Development of a multi-scale electromigration simulator based on a combination of ultra accelerated quantum chemical molecular dynamics and kinetic Monte Carlo methods application to Cu interconnects lifetime simulation

We present a novel study on electromigration (EM) phenomena in Cu interconnects using a newly developed multi-scale simulator that consists on a combination of a device scale simulator based on a kinetic Monte Carlo (KMC) method and an atomic scale simulator based on ultra accelerated quantum chemical molecular dynamics (UA-QCMD). We have firstly demonstrated the simulation of the lifetime of Cu interconnects using the newly developed device scale simulator setting some suitable KMC probabilities for the void movement according to the regions in which it can be divided, i.e., the crystal grain and the grain boundary. The simulated values are shown to be in good agreement with experimental values. In an attempt to connect the device scale studies to quantum chemical instances of the system-since the correlation of probability of the void movement with, for example, activation energies or diffusion coefficients is important-we have developed an atomic scale simulator based on our original UA-QCMD method.
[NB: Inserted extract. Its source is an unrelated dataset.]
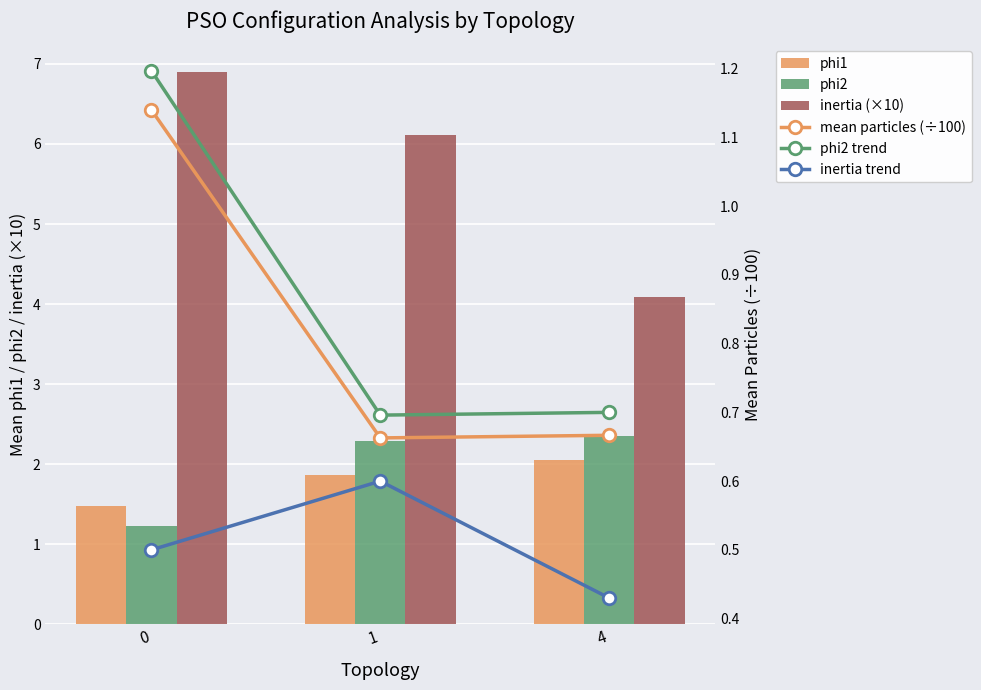

What is the difference between the inertia trend values at 0 and 1?

0.1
In this atomic scale simulation, the electron wind force was evaluated using our original electrical conductivity prediction simulator based on KMC method which uses the electronic states from tight-binding quantum chemical (TBQC) calculation. Using this atomic scale simulator under the conditions of 475K of temperature and 2.5 × 10 ¹⁰ A/m² of current density, we were able to successfully simulate the migration of a Cu atom from a lattice site to a vacant site by evaluating the electron wind force.